Bundesgymnasium und Bundesrealgymnasium Villach-Peraustraße
Vom Leben und Sterben der Villacher Sinti im Nationalsozialismus

Bericht von Prof. Hans Haider

Am 5. Juni 1996 haben SchülerInnen unserer Schule gemeinsam mit dem Verein "Erinnern", der es sich zur Aufgabe gemacht hat, verdrängte, verschwiegene und vernichtete Kulturäußerungen und Aspekte des Alltagslebens in der Stadt in Erinnerung zu rufen, die Eröffnungsveranstaltung zur Photoausstellung "Sinti in Villach" gestaltet. Für diese gut besuchte Veranstaltung im Paracelsussaal des Rathauses hat Prof. Johann Leiler gemeinsam mit den SchülerInnen interessante und eindrucksvolle Texte für eine Lesung zusammengestellt. Diese Collage aus Lyrik, Erzählungen, Märchen und Zaubersprüchen der Sinti und Roma hat bei den Besuchern große Aufmerksamkeit hervorgerufen und wurde mit viel Applaus bedacht. Das Eröffnungsreferat mit dem Thema "Leben und Sterben der Villacher Sinti im Nationalsozialismus" wurde von der Historikerin Andrea Lauritsch von der Universität Klagenfurt gehalten. Schon seit zwei Jahren beschäftigt sich Andrea Lauritsch mit diesem, oftmals verdrängten, Zeitabschnitt unserer Stadt.

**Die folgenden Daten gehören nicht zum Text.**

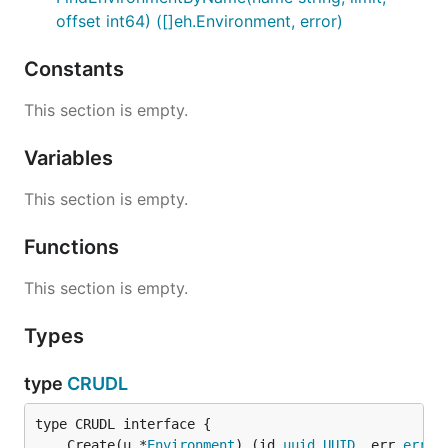
offset int64) ([]eh.Environment, error)
Constants
This section is empty.
Variables
This section is empty.
Functions
This section is empty.
Types
type
CRUDL
	Create(u *
Environment
) (id 
uuid
.
UUID
, err 
error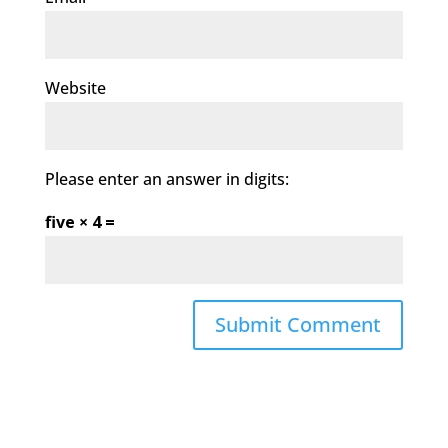
Website
Please enter an answer in digits:
five × 4 =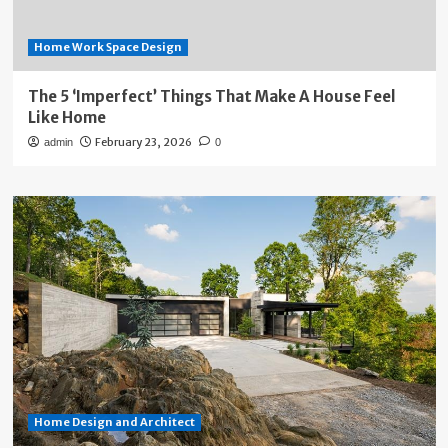
Home Work Space Design
The 5 ‘Imperfect’ Things That Make A House Feel
Like Home
February 23, 2026
admin
0
Home Design and Architect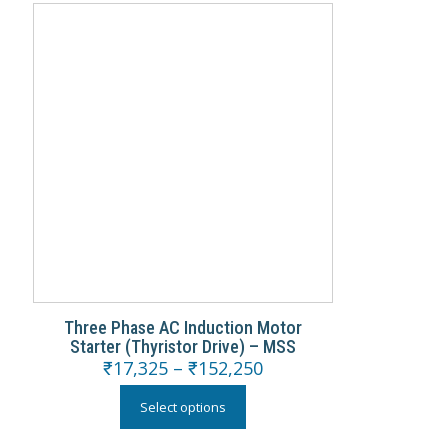
Three Phase AC Induction Motor
Starter (Thyristor Drive) – MSS
₹
17,325
–
₹
152,250
Select options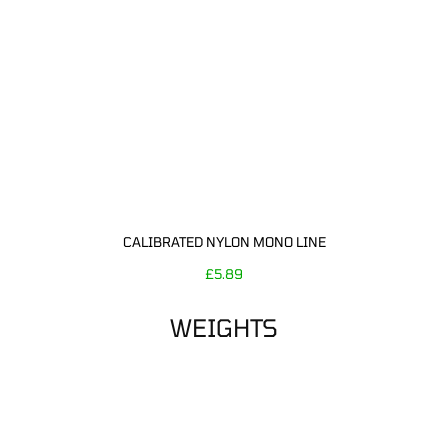
CALIBRATED NYLON MONO LINE
£
5.89
WEIGHTS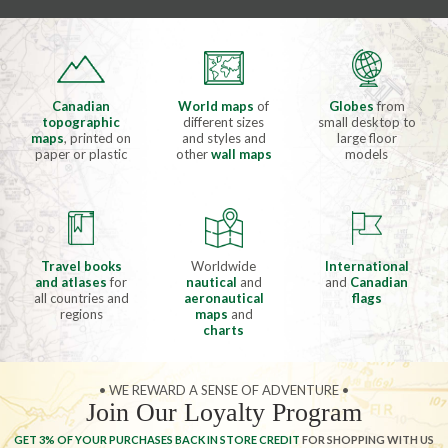
Canadian
World maps
of
Globes
from
topographic
different sizes
small desktop to
maps
, printed on
and styles and
large floor
paper or plastic
other
wall maps
models
Travel books
Worldwide
International
and atlases
for
nautical
and
and
Canadian
all countries and
aeronautical
flags
regions
maps
and
charts
• WE REWARD A SENSE OF ADVENTURE •
Join Our Loyalty Program
GET 3% OF YOUR PURCHASES BACK IN STORE CREDIT
FOR SHOPPING WITH US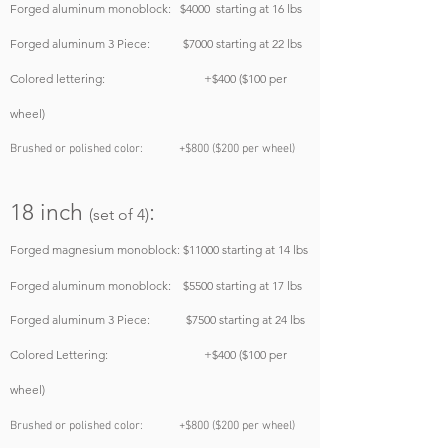
Forged aluminum monoblock
:
$4000
starting at 16 lbs
Forged aluminum 3 Piece: $7000
starting at 22 lbs
Colored lettering: +$400 ($100 per
wheel)
Brushed or polished color: +$800 ($200 per wheel)
18
inch
:
(set of 4)
Forged magnesium monoblock:
$11000
starting at 14 lbs
Forged aluminum monoblock: $5500
starting at 17 lbs
Forged aluminum 3 Piece: $7500
starting at 24 lbs
Colored Lettering: +$400 ($100 per
wheel)
Brushed or polished color: +$800 ($200 per wheel)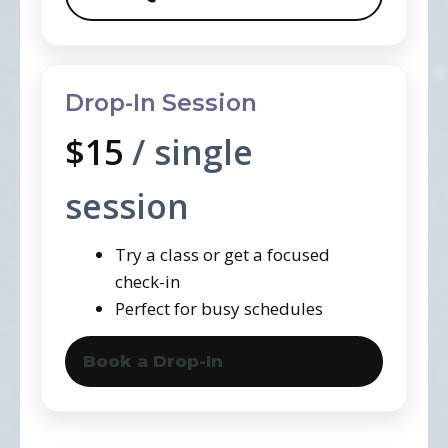
Drop-In Session
$15
/ single
session
Try a class or get a focused
check-in
Perfect for busy schedules
Book a Drop-In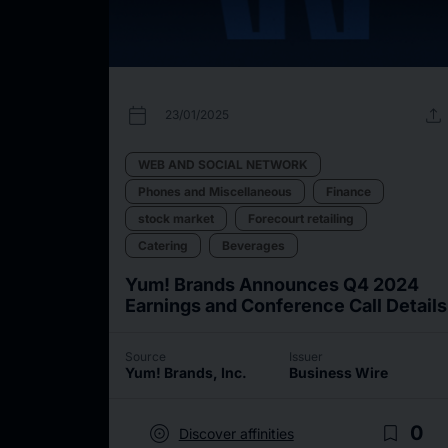
calendar_today
upload
23/01/2025
WEB AND SOCIAL NETWORK
Phones and Miscellaneous
Finance
stock market
Forecourt retailing
Catering
Beverages
Yum! Brands Announces Q4 2024
Earnings and Conference Call Details
Source
Issuer
Yum! Brands, Inc.
Business Wire
target
bookmark_border
0
Discover affinities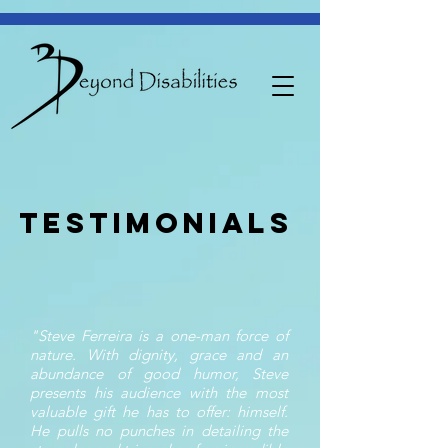
Testimonials
"Steve Ferreira is a one-man force of
nature. With dignity, grace and an
abundance of good humor, Steve
presents his audience with the most
valuable gift he has to offer: himself.
He pulls no punches in detailing the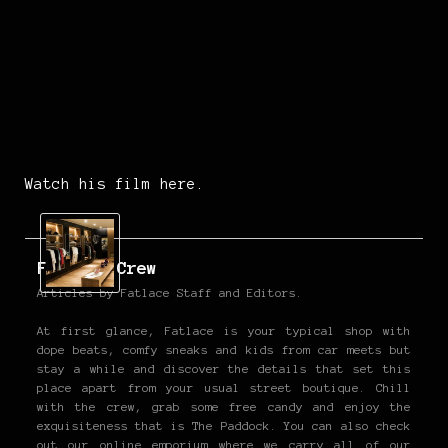
Watch his film here.
Fatlace Crew
Articles by Fatlace Staff and Editors.
At first glance, Fatlace is your typical shop with
dope beats, comfy sneaks and kids from car meets but
stay a while and discover the details that set this
place apart from your usual street boutique. Chill
with the crew, grab some free candy and enjoy the
exquisiteness that is The Paddock. You can also check
out our online emporium where we carry all of our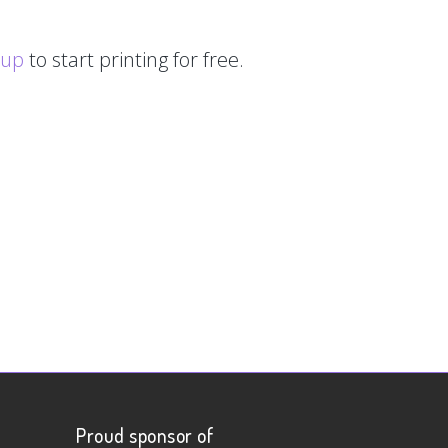
 up
to start printing for free.
Proud sponsor of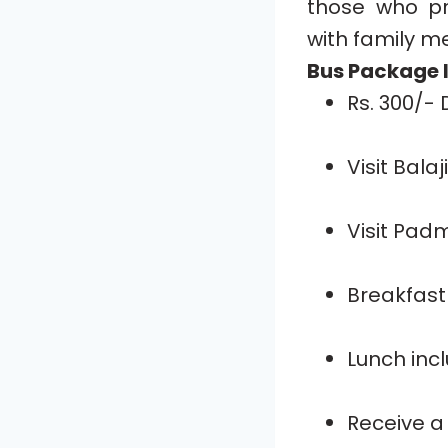
those who pr
with family m
Bus Package I
Rs. 300/-
Visit Bala
Visit Pad
Breakfast 
Lunch inc
Receive a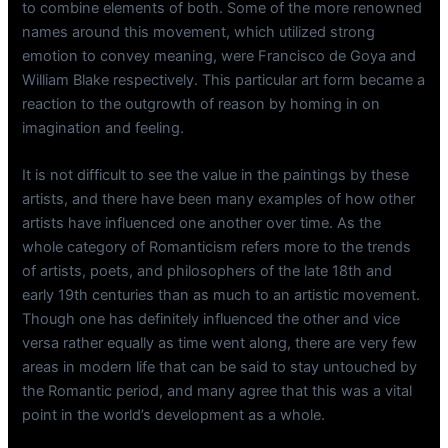
to combine elements of both. Some of the more renowned
names around this movement, which utilized strong
emotion to convey meaning, were Francisco de Goya and
William Blake respectively. This particular art form became a
reaction to the outgrowth of reason by homing in on
imagination and feeling.
It is not difficult to see the value in the paintings by these
artists, and there have been many examples of how other
artists have influenced one another over time. As the
whole category of Romanticism refers more to the trends
of artists, poets, and philosophers of the late 18th and
early 19th centuries than as much to an artistic movement.
Though one has definitely influenced the other and vice
versa rather equally as time went along, there are very few
areas in modern life that can be said to stay untouched by
the Romantic period, and many agree that this was a vital
point in the world’s development as a whole.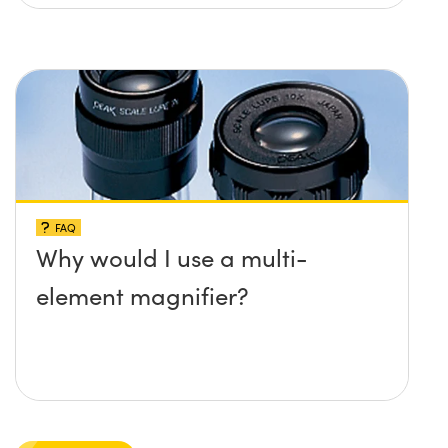
FAQ
Why would I use a multi-
element magnifier?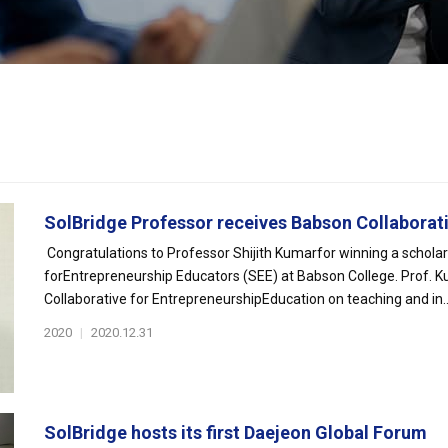
SolBridge Professor receives Babson Collaborativ
Congratulations to Professor Shijith Kumarfor winning a schola
forEntrepreneurship Educators (SEE) at Babson College. Prof. Ku
Collaborative for EntrepreneurshipEducation on teaching and in..
2020
|
2020.12.31
SolBridge hosts its first Daejeon Global Forum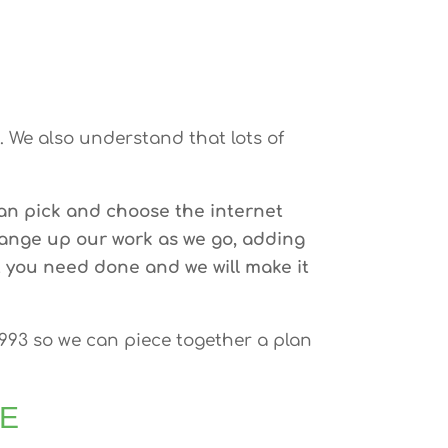
 We also understand that lots of
an pick and choose the internet
hange up our work as we go, adding
 you need done and we will make it
9993 so we can piece together a plan
EE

Bereits seit mehreren Generationen leben in Villach und Umgebung zahlreiche Sinti-Familien. Namen wie Taubmann, Hezenberger, Held und Seeger, um nur einige zu nennen, finden sich schon um die Jahrhundertwende in den Einwohnerverzeichnissen. Vor 1938 waren sie vor allem in den Ortschaften Seebach, St.Martin und Obere Fellach ansässig. Viele von ihnen besaßen das Heimatrecht. Als Musiker, Schausteller, auch auch als Fußballer waren sie wesentliche Repräsentanten der Unterhaltungskultur. Als wandernde Handwerker für notwendige Reparaturarbeiten - Kesselflicker, Messerschleifer - waren sie vor allem in abgelegenen Gegenden sehr gefragt. Sinti-Frauen versuchten durch den Verkauf von Handarbeiten, für ihre durchwegs in ärmlichen Wohnverhältnissen lebenden, kinderreichen Familien, ein zusätzliches Einkommen zu erlangen. Mittels zahlreicher Stereotypen und Klischees hat man diese Volksgruppe an den gesellschaftlichen Rand gedrängt und vielfach diskriminiert.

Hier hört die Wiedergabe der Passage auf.